Seminar | May 6 | 3:45-5 p.m. | 105 North Gate Hall
Ronald Fagin, IBM Almaden Research Center
The speaker will talk about applying logic to practice in computer science, with a focus on two IBM case studies. In the first case study, the practitioner initiated the interaction. This interaction led to the following problem, which the speaker arrived at by thinking of the issue in terms of fuzzy logic. Assume that there is a set of “voters” and a set of “candidates”, where each voter assigns a numerical score to each candidate. There is a scoring function (such as the mean or the median), and a consensus ranking is obtained by applying the scoring function to each candidate’s scores. The problem is to find the top k candidates, while minimizing the number of database accesses. The speaker will present an algorithm that is optimal in an extremely strong sense: not just in the worst case or the average case, but in every case! Even though the algorithm is only 10 lines long (!), the paper containing the algorithm won the 2014 Gödel Prize, the top prize for a paper in theoretical computer science.

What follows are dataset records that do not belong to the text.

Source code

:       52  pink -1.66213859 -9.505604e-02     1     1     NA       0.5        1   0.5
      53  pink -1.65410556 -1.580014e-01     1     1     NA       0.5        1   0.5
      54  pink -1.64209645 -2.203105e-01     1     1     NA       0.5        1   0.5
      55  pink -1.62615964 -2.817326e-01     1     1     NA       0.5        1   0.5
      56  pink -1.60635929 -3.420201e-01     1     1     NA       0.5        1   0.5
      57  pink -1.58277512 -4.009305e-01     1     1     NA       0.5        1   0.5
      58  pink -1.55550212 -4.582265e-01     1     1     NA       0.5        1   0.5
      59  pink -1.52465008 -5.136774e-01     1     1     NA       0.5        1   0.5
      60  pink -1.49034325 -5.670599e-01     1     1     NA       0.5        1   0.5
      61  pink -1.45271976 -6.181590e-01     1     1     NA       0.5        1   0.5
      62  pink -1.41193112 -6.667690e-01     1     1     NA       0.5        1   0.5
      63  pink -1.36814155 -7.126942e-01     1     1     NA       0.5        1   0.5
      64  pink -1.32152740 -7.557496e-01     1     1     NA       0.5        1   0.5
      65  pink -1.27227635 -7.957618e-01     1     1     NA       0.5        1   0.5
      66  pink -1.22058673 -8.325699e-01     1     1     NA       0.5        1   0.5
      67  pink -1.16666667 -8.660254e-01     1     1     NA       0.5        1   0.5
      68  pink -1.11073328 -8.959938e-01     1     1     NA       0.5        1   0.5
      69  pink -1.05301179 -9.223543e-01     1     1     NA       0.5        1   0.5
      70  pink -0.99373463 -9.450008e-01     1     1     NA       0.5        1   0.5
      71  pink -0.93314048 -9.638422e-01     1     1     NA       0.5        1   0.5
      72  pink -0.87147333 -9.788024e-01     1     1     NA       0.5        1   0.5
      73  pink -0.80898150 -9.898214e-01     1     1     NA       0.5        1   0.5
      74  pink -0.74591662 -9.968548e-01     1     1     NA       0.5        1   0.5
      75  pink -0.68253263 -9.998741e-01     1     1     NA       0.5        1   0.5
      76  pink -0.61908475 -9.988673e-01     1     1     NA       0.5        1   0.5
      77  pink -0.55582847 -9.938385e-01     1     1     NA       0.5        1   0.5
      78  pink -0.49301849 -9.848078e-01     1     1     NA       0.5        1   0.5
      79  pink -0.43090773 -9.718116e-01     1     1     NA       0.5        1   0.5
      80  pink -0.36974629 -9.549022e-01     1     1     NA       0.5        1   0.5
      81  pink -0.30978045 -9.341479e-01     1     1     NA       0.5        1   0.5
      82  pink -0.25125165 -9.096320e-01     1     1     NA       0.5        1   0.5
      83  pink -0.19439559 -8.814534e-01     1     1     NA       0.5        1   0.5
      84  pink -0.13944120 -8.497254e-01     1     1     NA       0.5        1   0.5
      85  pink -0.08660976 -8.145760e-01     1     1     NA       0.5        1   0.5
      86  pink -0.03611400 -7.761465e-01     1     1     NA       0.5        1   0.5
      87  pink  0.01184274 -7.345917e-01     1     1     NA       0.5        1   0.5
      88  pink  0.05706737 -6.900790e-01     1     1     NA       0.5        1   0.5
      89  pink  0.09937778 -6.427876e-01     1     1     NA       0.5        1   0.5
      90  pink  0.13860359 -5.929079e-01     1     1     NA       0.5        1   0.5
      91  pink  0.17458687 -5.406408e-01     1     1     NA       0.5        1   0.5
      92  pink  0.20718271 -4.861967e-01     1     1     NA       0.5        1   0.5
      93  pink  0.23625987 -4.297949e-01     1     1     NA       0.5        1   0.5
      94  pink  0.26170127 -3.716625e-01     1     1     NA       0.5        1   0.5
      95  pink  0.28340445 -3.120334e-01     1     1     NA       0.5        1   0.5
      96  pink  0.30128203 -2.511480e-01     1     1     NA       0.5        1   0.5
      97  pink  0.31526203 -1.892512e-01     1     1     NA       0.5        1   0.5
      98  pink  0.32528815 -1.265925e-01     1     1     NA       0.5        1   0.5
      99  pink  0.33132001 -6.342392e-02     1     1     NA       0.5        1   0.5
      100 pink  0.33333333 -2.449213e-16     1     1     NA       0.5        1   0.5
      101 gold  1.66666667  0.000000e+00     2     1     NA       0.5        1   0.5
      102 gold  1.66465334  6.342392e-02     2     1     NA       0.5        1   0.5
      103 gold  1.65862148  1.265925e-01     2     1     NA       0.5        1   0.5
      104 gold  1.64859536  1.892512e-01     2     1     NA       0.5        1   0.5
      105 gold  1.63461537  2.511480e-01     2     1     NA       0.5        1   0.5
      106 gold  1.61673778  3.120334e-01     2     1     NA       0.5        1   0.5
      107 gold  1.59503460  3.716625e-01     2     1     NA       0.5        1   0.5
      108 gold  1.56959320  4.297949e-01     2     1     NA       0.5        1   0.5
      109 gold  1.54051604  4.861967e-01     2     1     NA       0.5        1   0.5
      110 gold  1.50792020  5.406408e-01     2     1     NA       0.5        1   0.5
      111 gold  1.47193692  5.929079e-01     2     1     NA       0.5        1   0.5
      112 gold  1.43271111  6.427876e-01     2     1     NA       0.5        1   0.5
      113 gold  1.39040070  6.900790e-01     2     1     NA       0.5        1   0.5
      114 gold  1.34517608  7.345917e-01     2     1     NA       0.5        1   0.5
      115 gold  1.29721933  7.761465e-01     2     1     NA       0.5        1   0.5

The interaction in the second case study was initiated by theoreticians, who wanted to lay the foundations for “data exchange”, in which data is converted from one format to another, by using sentences in a fragment of first-order logic. Although this problem may sound mundane, the issues that arise are fascinating, and this work made data exchange a new subfield, with special sessions in every major database conference.
This talk will be completely self-contained.